Cash-pay healthcare is no longer a fringe concept. Direct primary care (DPC), bundled surgery, cash-pay imaging, and transparent “menu pricing” have grown because patients and employers are tired of surprise bills, opaque networks, and systems that reward complexity over outcomes. The real question for employers is not whether cash-pay works—it is whether it can coexist with traditional employer-sponsored benefits without creating compliance headaches, employee confusion, or carrier resistance.
The short answer is yes, but only if the model is designed to work with benefits rather than around them.
Several legislative currents are pushing the market toward greater price sensitivity and more aggressive benefit redesign. First, CMS’s proposed 2027 Notice of Benefit and Payment Parameters (NBPP) includes policies that could affect Qualified Health Plan (QHP) certification and network approaches in the individual market. Second, through the Consolidated Appropriations Act (CAA) and expanded transparency requirements, employers are getting their first real look “inside the tent”—seeing exactly what they are and are not paying for and questioning the role of insurers in healthcare decision-making. The continued push to empower consumers to be better stewards of their healthcare dollars signals that the future of healthcare—and how consumers interact with it—is changing dramatically.
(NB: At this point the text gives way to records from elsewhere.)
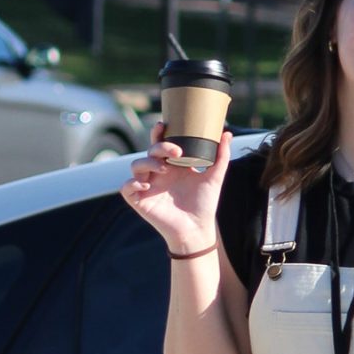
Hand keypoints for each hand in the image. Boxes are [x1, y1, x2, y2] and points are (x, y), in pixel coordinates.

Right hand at [121, 124, 232, 256]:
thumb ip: (221, 156)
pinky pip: (126, 188)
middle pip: (149, 152)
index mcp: (171, 166)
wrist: (198, 228)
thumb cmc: (204, 204)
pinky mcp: (140, 201)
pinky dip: (132, 183)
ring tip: (164, 169)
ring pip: (135, 166)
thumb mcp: (214, 177)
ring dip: (147, 163)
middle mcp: (157, 174)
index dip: (158, 133)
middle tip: (177, 153)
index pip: (160, 144)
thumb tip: (227, 133)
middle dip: (160, 147)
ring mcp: (148, 186)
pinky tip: (147, 185)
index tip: (164, 125)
Even when employers are not directly subject to these rules, they feel the second-order effects: carrier pricing behavior, network adequacy strategies, and the growing “gravity” toward lower-cost sites of care. Even in commercial markets, the system tends to echo Medicare. Pharmacy contracting strategies, rebate structures, and formulary design often influence how carriers approach overall trend management.
Where Coexistence Works Best
1) Pre-deductible primary care via DPC with a compliant wrap
Employers can pair DPC with a high-deductible health plan (or a non-HDHP plan) and carefully structure payment and coverage. For HDHP/HSA populations, the design details are critical to avoid jeopardizing HSA eligibility. When structured properly, DPC can reduce downstream claims by improving access, continuity, and preventive care, without pretending that insurance is unnecessary for catastrophic events.
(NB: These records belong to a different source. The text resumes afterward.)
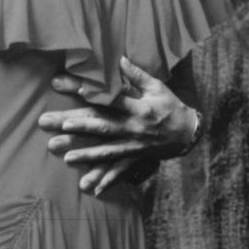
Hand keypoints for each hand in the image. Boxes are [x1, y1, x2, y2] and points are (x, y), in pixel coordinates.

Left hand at [38, 56, 199, 194]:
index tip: (76, 90)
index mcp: (139, 108)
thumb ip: (137, 75)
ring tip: (67, 158)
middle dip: (81, 128)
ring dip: (88, 156)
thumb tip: (119, 59)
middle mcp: (134, 128)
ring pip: (108, 151)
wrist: (188, 133)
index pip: (113, 100)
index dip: (94, 94)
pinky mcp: (135, 157)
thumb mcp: (157, 87)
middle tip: (60, 127)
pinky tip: (93, 189)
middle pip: (104, 127)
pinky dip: (108, 180)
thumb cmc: (170, 106)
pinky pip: (120, 170)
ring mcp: (134, 145)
2) Bundled cash-pay for “shoppable” episodes
Examples include imaging, physical therapy, laboratory services, and ambulatory surgery bundles. These often represent the highest ROI opportunities because pricing is more predictable and variation is significant. Employers can encourage utilization through incentives such as reference-based allowances, pre-service rewards, or waived deductibles for high-value centers.
3) An ICHRA strategy that embraces consumer choice
ICHRA shifts the employer’s role to a defined contribution model and allows employees to select individual coverage. In that environment, cash-pay options can serve as a practical complement—particularly when individuals face high deductibles. The 2027 NBPP proposals are relevant here, as QHP certification standards and network policies directly influence what employees can purchase and how usable those plans ultimately are.
The Carve-Out Question: Will Carriers and TPAs Allow It?
This is where most initiatives succeed or fail. In practice, carriers and TPAs are often willing to carve out cash-pay components when four conditions are met:
A) Clear claims and coordination rules: Carriers resist anything that creates adjudication ambiguity. If a service is paid in cash, how is it documented? Is it ever submitted to insurance? How are EOBs handled, if at all? The cleaner and more standardized the workflow, the easier it is to secure approval for a carve-out.
B) Network and steerage compliance is respected: If the employer is fully insured, carrier flexibility is more limited. In a self-funded arrangement, the plan sponsor has more levers but must still carefully manage ERISA plan documents, vendor contracts, and member communications.
C) Transparency and participant protections are considered: Federal transparency initiatives and billing protections have raised expectations around predictability and fairness. The No Surprises Act framework reinforces the broader direction of travel: fewer unexpected costs and greater clarity. Transparency in Coverage requirements have also normalized the concept of publicly available pricing—even if the data itself remains complex.
D) The economics are demonstrable: Carriers and TPAs are significantly more receptive when employers can clearly demonstrate reduced unit costs, avoided downstream spending, and an improved member experience that reduces friction rather than creating it.
The Practical Model: “Insurance for Risk, Cash-Pay for Value”
The strongest employer strategy is not ideological—it is pragmatic.
Use insurance for catastrophic protection and broad network access.
Use cash-pay solutions where the market is distorted, such as hospital markups, site-of-care arbitrage, or opaque imaging and procedural pricing.
Use navigation and education to make the system understandable and usable for employees.
The 2027 CMS proposals and broader legislative trends reinforce the direction of payment accuracy, affordability pressure, network experimentation, and continued transparency. Employers that design benefit strategies that flex with these forces rather than resist them will be best positioned to say “yes” to cash-pay healthcare while still maintaining a clean, compliant, and scalable benefits program.